In the middle of this calamity, I suggested to Successful Farming’s managing editor, a devoted pipe smoker, that I write a story on the aching need for “a national coordinated food policy.”

My words hit his brain just as a drag of tobacco smoke hit his lungs and his laughter and coughing were so convulsive that all he could do was wave me out of his office. He then laughed every time he saw me the following week. The joke, as it turns out, was on us.

Remodel old policies

In 1985, federal policymakers, led by Big Ag, responded to the crisis as they always had: they spent billions to remodel and repaint old policies instead of daring to create new ones.

Two were genuine golden oldies, ethanol and the CRP, or Conservation Reserve Program. CRP was sold as a 10-year soil conservation tool and ethanol as a short-term alternative to use up an enormous corn carryover. Thirty-five years later, both temporary programs remain.

In the 1990s, more market woes delivered the “revolutionary” Freedom to Farm (F2F) law.
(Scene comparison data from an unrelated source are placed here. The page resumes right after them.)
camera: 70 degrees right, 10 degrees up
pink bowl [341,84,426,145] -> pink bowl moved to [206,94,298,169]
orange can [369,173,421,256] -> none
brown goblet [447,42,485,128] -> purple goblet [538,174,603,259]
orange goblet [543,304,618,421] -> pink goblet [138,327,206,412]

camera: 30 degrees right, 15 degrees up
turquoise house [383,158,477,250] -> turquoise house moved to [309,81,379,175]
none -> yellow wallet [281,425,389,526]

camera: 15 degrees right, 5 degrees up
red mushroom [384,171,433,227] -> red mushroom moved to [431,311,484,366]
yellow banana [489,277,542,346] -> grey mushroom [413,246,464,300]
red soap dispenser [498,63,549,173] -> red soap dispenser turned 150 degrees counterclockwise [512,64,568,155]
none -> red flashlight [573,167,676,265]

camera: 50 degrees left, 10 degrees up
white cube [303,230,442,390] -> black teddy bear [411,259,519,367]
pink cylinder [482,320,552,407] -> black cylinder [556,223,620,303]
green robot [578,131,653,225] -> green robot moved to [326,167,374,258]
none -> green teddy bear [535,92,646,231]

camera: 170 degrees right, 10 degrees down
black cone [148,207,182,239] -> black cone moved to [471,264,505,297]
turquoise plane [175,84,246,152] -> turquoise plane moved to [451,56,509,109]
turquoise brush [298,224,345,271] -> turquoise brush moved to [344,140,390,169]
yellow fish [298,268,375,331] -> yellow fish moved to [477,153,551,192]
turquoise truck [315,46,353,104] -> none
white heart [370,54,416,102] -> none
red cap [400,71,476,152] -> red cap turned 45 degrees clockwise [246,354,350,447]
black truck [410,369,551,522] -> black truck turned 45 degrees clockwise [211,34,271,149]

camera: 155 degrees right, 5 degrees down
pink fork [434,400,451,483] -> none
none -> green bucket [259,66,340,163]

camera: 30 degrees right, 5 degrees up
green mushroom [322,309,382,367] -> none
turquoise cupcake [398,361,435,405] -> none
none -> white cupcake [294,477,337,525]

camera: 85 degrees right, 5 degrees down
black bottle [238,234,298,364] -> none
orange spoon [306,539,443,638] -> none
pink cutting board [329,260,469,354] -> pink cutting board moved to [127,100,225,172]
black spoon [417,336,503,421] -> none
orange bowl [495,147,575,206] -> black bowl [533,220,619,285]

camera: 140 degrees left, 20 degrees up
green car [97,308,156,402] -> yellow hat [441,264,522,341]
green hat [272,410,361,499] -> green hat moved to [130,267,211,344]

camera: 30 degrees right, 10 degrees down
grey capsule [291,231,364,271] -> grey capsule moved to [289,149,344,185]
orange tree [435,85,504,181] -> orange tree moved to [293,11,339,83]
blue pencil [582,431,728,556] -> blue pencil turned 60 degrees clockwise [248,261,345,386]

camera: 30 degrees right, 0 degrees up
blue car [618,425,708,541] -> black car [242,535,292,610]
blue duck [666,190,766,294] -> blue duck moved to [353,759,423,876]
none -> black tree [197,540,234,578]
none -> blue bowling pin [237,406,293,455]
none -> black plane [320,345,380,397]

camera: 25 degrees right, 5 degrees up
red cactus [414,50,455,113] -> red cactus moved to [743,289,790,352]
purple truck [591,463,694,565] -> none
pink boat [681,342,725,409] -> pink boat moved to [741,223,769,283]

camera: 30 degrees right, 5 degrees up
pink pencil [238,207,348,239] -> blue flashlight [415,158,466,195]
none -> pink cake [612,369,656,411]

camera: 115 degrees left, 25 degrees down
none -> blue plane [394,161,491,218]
The revolutionary part, it turned out, was that it suspended economic reality.

Under F2F, farmers received government checks to, literally, outbid, outspend and out-produce their neighbors. And, boy, did they. F2F went from being a seven-year, $50-billion concept to being a six-year, $143-billion farm policy train wreck.

Crop insurance

In the 2000s, Congress really jumped into the breach with crop insurance, another worn tire from the past. This time, though, they supercharged it with enormous subsidies to entice farmers to use it.

What was left out, critics warned, was an effective tool to lift farm income should a big production-low price spiral hit. Relax, Congress said; this’ll work. And it did until it didn’t.

By 2016, net farm income had collapsed 30% from just three years prior. Without an escape hatch, farmers did the only thing they could: they grew more to boost gross revenue.

That, in turn, pushed commodity prices even lower and the downward spiral steepened — which is where we are today despite, according to the U.S. of Department of Agriculture (USDA) statistics, having spent $1.067 trillion (2019 dollars) on federal farm programs since 1933, when they were institutionalized.

More surprising, one-third of that total, or $364 billion, has been spent in just the last two decades, despite 2011 through 2015 having been one of the most profitable five-year periods ever in American agriculture.

On the plus side, the money has underwritten the cheapest, safest, most abundant food supply in the history of the world. No small achievement. It has also fed millions more around the world and helped plant peace in some of its darkest corners.

But that cheap abundance isn’t looking cheap anymore. Foreign companies, some tied to domestic corruption or unfriendly governments, sit atop our meat, seed, fertilizer and chemical supply chains. As such, they shackle us to their corporate needs, not our national interests.

At the same time, those remnants of rural America that haven’t been run over, paved over or turned over to corporate ag — local butchers, small flour mills, and community supported ag groups and farmers — are now overwhelmed with new business during the Covid-19 crisis. The lesson here is obvious.

Meanwhile, Congress and USDA, their lessons still unlearned, are gearing up to spend another $30 billion — and maybe far more — to remodel, repaint and rename more boom-and-bust ag policies from the past. No one, however, is laughing anymore.